▸ The task: Once you find a line containing the word "pixels" in the entries below, copy it.

━━━━━ Information provided

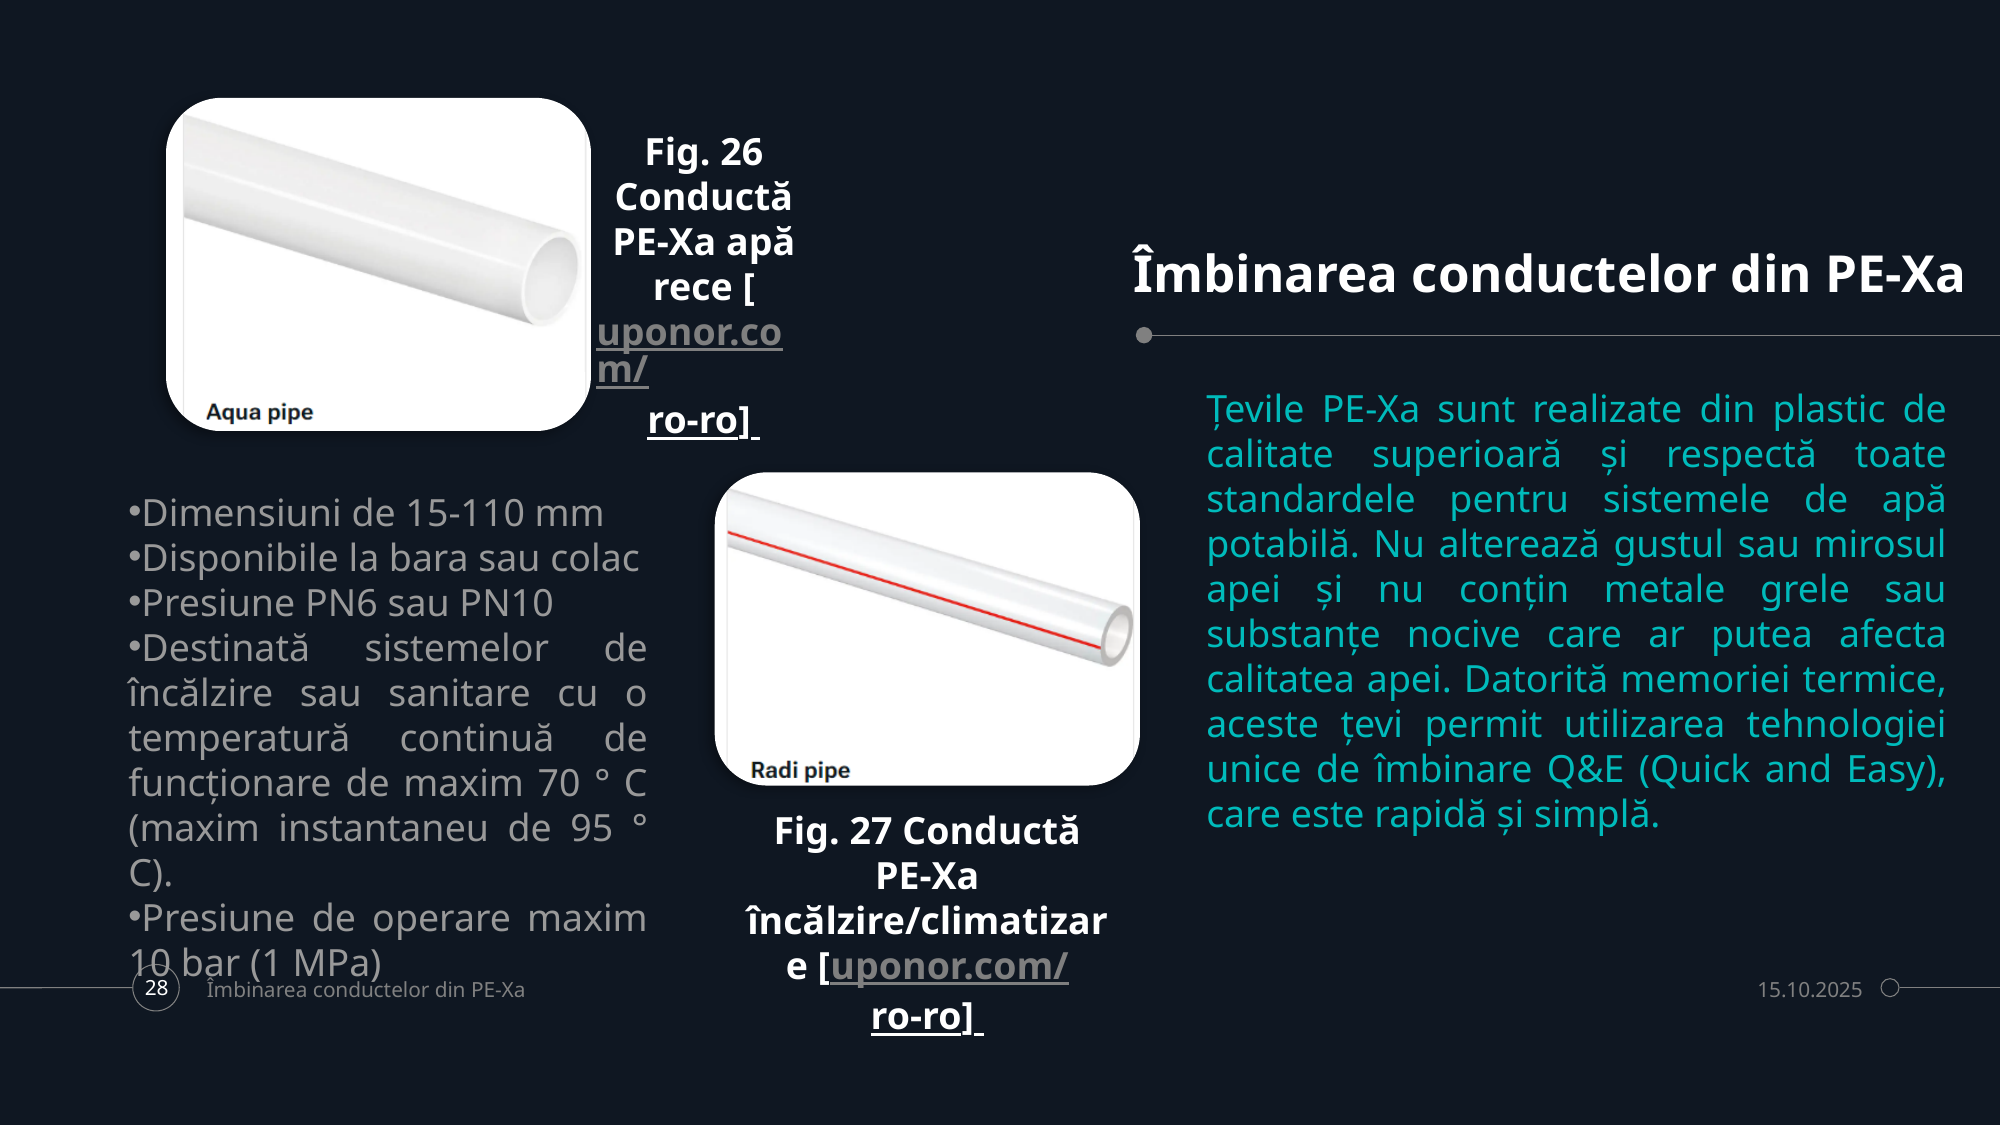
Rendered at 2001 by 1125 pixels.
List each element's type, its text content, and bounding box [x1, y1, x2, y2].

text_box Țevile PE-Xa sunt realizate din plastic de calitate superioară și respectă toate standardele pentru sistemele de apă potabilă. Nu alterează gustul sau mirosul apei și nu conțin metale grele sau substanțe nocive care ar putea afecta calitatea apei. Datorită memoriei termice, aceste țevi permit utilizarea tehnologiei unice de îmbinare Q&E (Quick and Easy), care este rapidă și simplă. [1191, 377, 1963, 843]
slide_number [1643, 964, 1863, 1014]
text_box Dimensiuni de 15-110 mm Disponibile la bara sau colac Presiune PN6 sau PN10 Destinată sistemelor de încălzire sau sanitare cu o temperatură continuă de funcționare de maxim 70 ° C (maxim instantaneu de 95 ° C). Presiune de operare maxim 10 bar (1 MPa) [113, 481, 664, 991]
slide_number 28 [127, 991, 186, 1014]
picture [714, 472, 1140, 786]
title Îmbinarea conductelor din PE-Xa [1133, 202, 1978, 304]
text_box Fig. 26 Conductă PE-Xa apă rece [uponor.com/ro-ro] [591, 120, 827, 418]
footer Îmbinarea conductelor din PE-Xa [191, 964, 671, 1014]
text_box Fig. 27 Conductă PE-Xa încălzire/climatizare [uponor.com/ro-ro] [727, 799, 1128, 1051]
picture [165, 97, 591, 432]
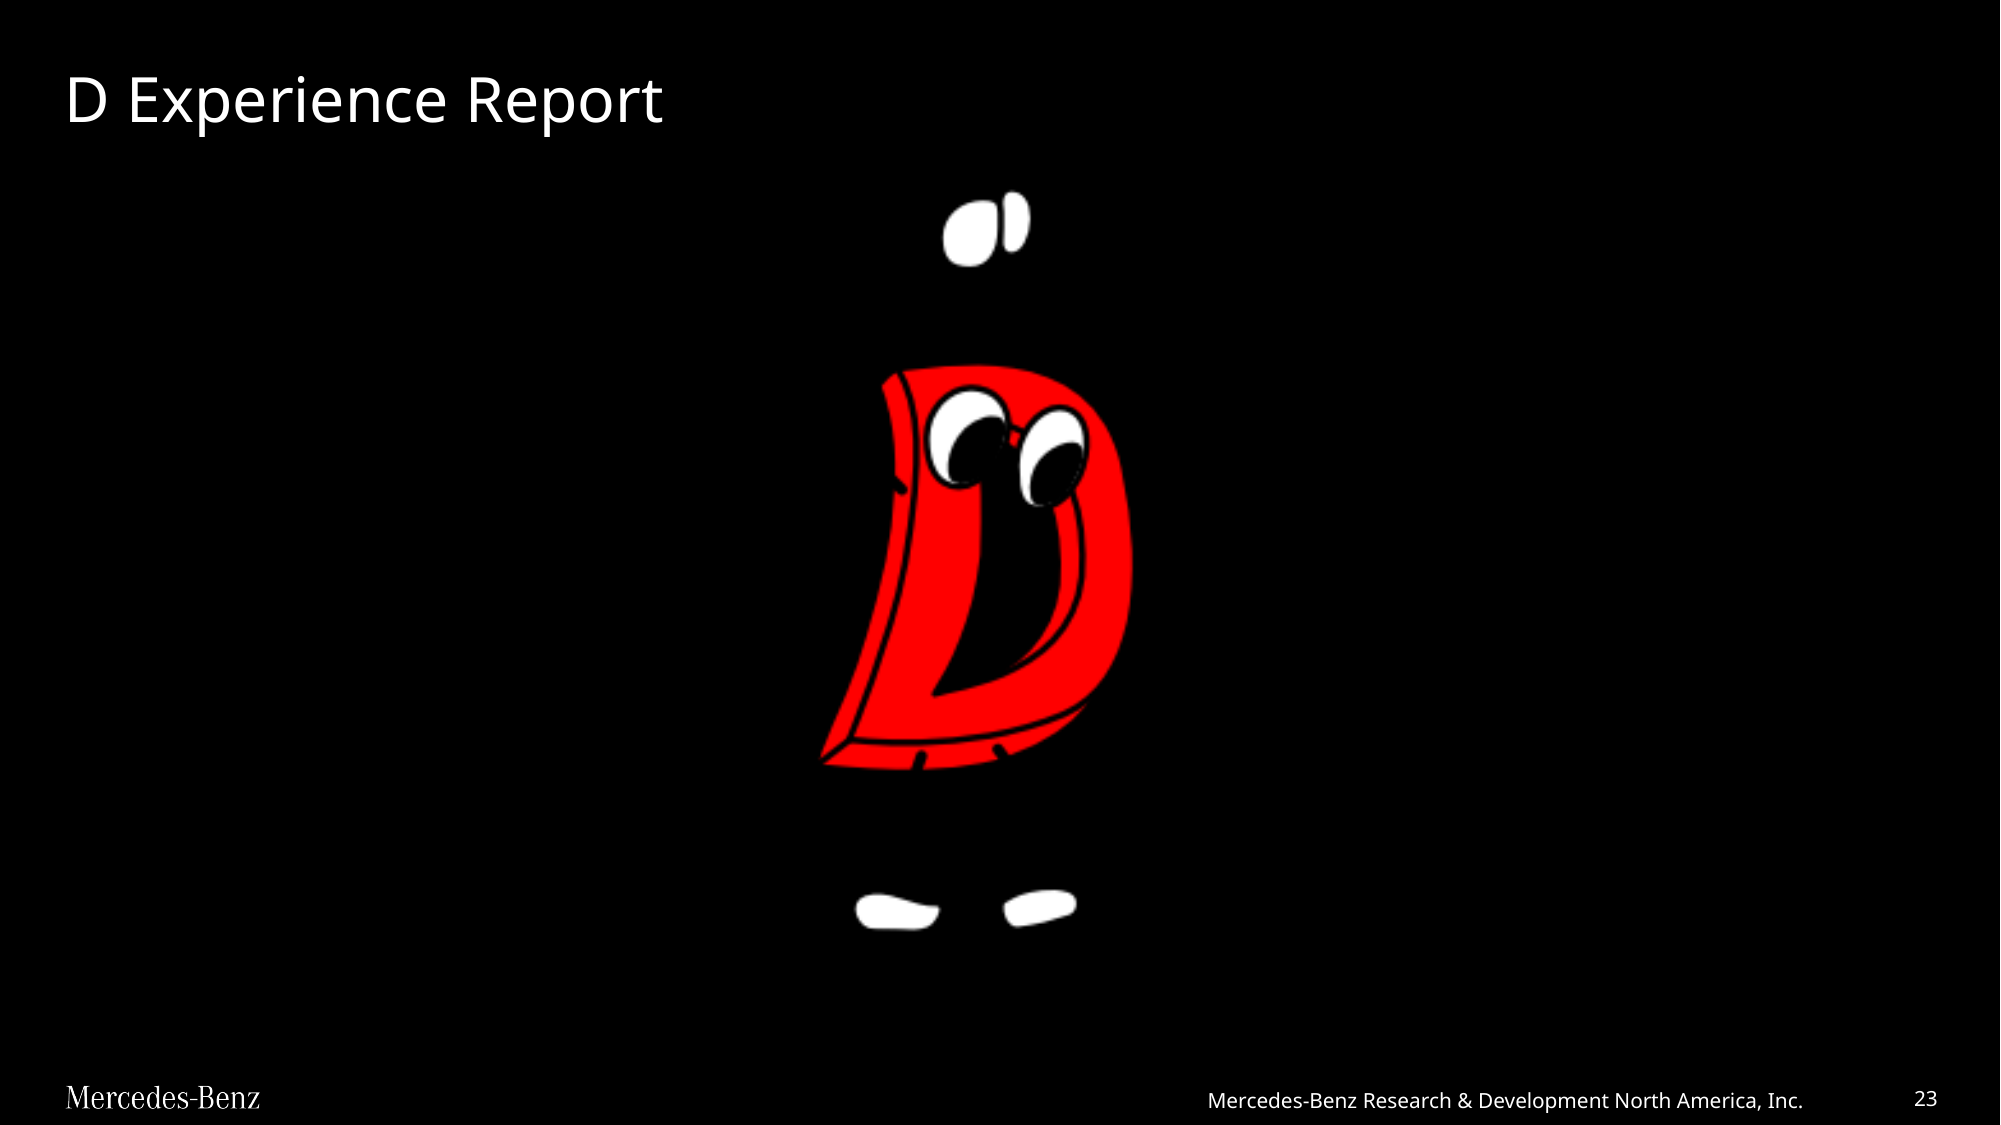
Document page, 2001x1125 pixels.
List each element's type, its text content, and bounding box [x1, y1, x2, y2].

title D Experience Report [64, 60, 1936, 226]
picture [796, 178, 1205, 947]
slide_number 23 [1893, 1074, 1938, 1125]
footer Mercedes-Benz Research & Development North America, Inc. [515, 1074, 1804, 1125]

━━━━━━━━━━
━━━━━ Information provided

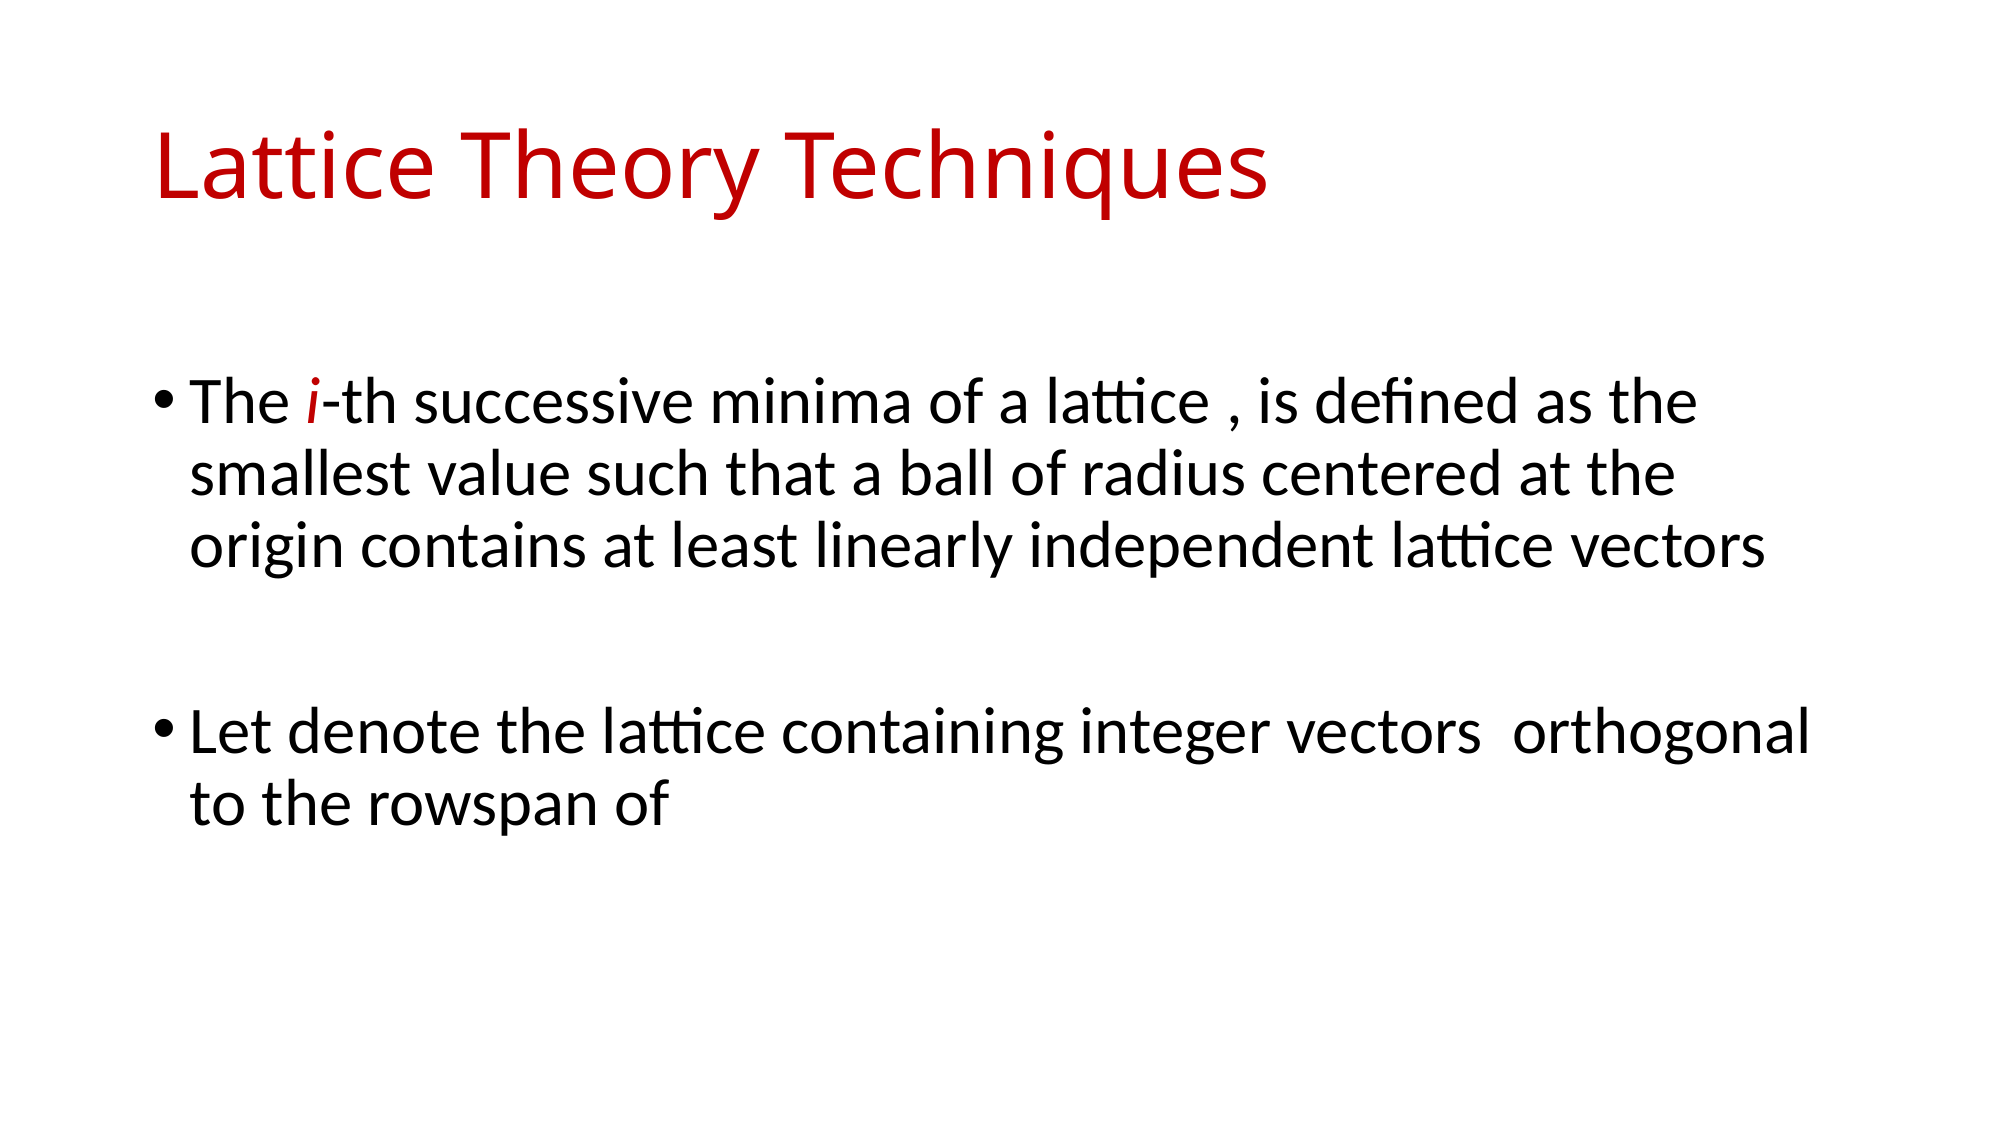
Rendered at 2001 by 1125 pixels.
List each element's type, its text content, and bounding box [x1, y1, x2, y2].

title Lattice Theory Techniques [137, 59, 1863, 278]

━━━━━━━━━━
━━━━━ Information provided

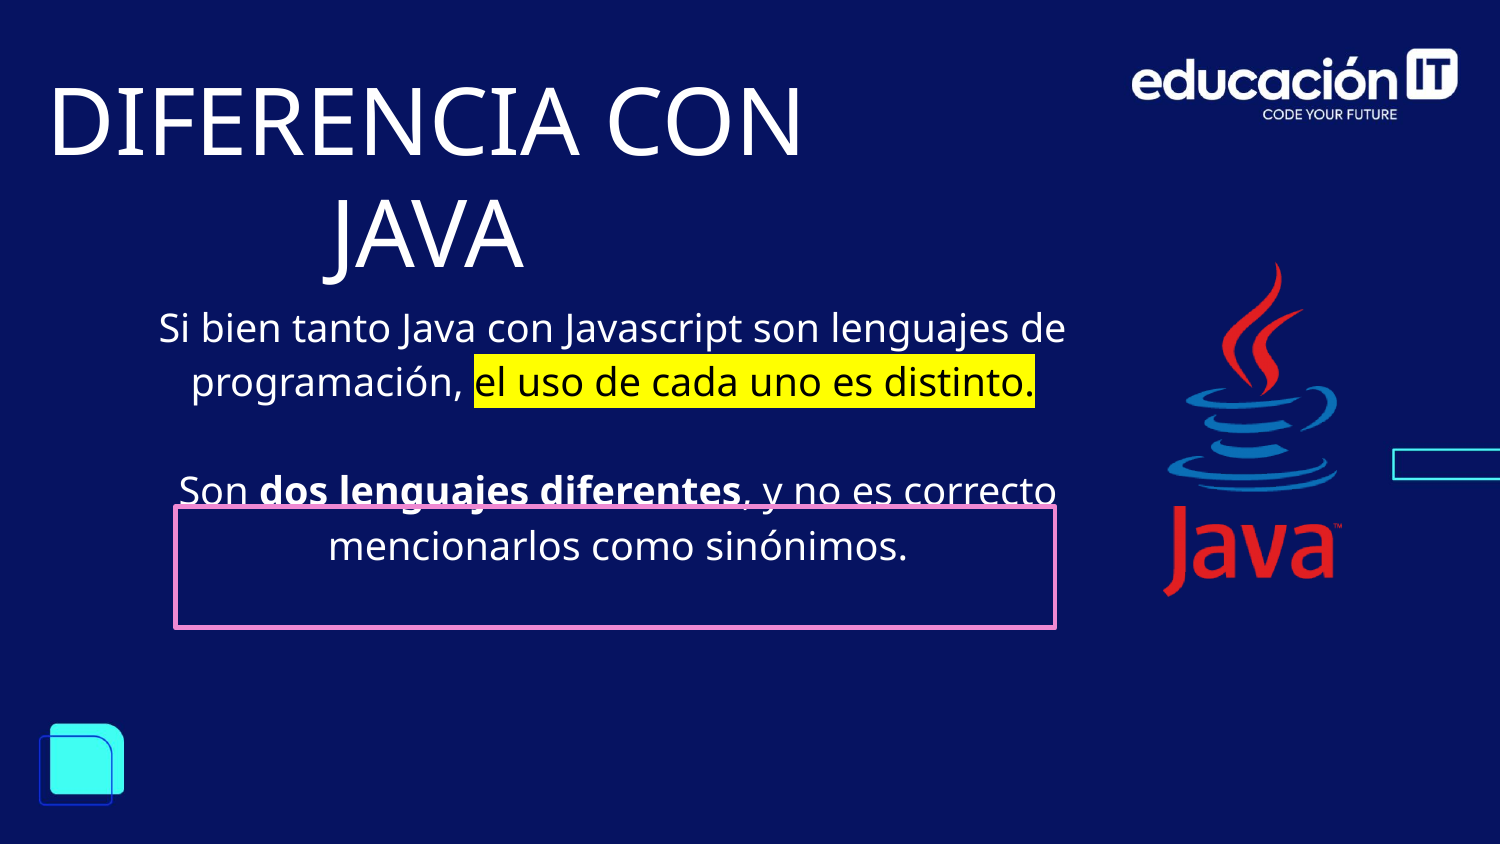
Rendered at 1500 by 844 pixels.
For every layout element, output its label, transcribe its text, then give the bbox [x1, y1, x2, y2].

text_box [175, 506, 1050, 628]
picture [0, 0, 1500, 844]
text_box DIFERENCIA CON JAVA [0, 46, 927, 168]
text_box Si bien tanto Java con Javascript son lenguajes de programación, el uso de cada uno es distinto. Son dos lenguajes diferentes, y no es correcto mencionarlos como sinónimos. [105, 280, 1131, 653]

━━━━━━━━━━

▸ Response to this task:
Rendered at 2001 by 1125 pixels.
Document page, 2001x1125 pixels.
Rendered at 2001 by 1125 pixels.
Rendered at 1500 by 844 pixels.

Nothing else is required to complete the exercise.